Chart-based quiz items:
-*-*-

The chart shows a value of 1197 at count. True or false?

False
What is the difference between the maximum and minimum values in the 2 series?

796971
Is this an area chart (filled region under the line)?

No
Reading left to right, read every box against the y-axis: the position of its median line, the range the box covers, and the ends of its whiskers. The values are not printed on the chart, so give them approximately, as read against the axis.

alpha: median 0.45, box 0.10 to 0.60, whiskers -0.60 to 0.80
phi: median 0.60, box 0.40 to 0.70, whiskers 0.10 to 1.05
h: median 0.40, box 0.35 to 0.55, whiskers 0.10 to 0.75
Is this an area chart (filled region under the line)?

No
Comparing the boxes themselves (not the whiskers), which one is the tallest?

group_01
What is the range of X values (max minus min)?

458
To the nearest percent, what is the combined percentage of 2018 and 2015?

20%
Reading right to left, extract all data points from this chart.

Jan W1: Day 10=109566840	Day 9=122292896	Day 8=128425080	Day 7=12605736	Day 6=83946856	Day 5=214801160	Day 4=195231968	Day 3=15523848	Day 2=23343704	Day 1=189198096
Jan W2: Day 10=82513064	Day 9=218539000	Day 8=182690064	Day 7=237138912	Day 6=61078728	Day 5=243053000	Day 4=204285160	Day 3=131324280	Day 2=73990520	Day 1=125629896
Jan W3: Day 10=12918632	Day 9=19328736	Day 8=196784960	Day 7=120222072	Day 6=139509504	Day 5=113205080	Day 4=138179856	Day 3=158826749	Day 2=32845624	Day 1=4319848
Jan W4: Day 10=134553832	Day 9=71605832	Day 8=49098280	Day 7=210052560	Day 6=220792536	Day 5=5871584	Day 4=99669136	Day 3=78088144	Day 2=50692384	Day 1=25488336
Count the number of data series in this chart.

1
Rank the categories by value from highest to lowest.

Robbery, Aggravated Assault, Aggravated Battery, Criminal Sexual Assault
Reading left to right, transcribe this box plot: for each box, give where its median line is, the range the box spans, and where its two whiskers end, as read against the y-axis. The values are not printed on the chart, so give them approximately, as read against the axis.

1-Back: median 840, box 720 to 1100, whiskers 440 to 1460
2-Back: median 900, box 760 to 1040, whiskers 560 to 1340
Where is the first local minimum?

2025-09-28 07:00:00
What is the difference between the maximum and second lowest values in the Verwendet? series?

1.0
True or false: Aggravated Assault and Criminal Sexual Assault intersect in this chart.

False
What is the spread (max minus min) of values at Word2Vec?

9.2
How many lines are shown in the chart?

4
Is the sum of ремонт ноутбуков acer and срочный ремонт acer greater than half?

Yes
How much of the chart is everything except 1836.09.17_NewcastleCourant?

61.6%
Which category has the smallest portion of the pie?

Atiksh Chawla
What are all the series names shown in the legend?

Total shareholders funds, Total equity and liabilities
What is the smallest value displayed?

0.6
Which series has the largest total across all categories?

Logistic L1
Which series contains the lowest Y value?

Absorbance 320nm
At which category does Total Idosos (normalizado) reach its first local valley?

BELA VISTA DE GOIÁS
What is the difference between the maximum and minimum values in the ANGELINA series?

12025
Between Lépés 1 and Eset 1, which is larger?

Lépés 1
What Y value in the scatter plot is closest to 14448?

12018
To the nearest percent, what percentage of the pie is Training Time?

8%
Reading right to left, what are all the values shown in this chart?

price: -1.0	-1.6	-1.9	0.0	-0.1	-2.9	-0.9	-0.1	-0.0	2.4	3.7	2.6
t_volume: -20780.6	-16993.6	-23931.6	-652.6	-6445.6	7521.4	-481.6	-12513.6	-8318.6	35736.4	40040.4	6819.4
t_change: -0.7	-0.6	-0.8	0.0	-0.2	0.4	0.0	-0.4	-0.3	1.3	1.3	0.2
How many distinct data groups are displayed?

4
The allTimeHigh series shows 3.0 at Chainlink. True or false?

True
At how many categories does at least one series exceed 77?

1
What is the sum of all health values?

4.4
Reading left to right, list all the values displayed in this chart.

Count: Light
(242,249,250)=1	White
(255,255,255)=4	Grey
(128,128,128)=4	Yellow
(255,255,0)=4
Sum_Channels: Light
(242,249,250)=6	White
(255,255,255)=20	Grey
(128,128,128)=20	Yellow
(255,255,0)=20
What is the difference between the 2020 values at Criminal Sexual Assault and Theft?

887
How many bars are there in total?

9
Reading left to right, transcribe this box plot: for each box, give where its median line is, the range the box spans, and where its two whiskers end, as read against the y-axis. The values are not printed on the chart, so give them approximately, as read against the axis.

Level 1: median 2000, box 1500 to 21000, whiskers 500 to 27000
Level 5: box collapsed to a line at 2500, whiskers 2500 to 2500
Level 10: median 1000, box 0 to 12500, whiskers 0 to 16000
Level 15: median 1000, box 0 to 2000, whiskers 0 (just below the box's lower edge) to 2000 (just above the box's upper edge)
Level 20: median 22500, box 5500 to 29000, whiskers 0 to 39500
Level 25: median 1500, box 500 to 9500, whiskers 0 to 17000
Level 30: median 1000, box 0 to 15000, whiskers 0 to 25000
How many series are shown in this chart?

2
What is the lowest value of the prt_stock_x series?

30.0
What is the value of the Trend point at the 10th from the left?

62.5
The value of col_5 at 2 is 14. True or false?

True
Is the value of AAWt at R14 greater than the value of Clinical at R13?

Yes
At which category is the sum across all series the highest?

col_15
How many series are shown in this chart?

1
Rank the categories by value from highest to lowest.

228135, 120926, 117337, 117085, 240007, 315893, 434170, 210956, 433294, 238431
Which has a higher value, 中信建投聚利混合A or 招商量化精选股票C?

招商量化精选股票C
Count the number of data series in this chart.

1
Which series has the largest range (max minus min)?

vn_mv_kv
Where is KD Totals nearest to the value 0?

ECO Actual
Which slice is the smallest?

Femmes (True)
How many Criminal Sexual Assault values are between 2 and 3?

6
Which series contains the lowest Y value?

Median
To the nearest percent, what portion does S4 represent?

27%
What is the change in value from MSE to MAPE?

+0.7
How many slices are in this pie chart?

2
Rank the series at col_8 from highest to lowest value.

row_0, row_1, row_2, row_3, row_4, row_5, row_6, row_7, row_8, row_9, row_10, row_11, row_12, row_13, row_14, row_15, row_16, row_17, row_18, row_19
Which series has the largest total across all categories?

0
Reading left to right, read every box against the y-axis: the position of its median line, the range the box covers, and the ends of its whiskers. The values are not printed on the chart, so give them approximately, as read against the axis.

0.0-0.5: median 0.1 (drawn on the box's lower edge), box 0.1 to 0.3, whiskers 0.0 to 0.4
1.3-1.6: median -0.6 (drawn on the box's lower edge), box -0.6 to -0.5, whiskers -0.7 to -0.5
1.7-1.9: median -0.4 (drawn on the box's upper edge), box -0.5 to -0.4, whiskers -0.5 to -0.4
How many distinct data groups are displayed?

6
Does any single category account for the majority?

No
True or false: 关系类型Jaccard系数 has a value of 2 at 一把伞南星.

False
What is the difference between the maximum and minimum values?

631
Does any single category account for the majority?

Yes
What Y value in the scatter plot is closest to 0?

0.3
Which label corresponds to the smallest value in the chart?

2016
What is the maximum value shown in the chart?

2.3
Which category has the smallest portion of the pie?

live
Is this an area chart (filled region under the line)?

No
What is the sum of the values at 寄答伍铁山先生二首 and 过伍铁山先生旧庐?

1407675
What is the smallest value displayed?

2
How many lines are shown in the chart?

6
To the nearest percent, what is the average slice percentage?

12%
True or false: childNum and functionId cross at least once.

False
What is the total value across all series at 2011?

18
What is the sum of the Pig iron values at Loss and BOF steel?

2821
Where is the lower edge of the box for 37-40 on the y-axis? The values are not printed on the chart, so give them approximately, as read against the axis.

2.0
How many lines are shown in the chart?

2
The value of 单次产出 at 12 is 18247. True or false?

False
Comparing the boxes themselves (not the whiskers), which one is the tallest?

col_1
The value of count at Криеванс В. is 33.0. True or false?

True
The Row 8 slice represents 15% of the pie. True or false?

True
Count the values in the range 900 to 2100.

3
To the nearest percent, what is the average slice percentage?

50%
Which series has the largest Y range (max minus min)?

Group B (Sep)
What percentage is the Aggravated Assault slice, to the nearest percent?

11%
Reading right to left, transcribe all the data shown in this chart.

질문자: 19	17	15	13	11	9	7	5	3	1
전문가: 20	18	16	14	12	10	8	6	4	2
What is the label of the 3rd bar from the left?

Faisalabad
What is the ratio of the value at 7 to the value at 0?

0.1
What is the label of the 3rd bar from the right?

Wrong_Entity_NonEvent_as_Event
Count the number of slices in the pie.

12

-*-*-

◆ Assignment
Express the stretch of the records from the start through the line containing "What is the range" as a Markdown table with the columns Row and Line, numbering each line in order and leaving out blank lines.

◆ Solution to this problem
| Row | Line |
|---|---|
| 1 | The chart shows a value of 1197 at count. True or false? |
| 2 | False |
| 3 | What is the difference between the maximum and minimum values in the 2 series? |
| 4 | 796971 |
| 5 | Is this an area chart (filled region under the line)? |
| 6 | No |
| 7 | Reading left to right, read every box against the y-axis: the position of its median line, the range the box covers, and the ends of its whiskers. The values are not printed on the chart, so give them approximately, as read against the axis. |
| 8 | alpha: median 0.45, box 0.10 to 0.60, whiskers -0.60 to 0.80 |
| 9 | phi: median 0.60, box 0.40 to 0.70, whiskers 0.10 to 1.05 |
| 10 | h: median 0.40, box 0.35 to 0.55, whiskers 0.10 to 0.75 |
| 11 | Is this an area chart (filled region under the line)? |
| 12 | No |
| 13 | Comparing the boxes themselves (not the whiskers), which one is the tallest? |
| 14 | group_01 |
| 15 | What is the range of X values (max minus min)? |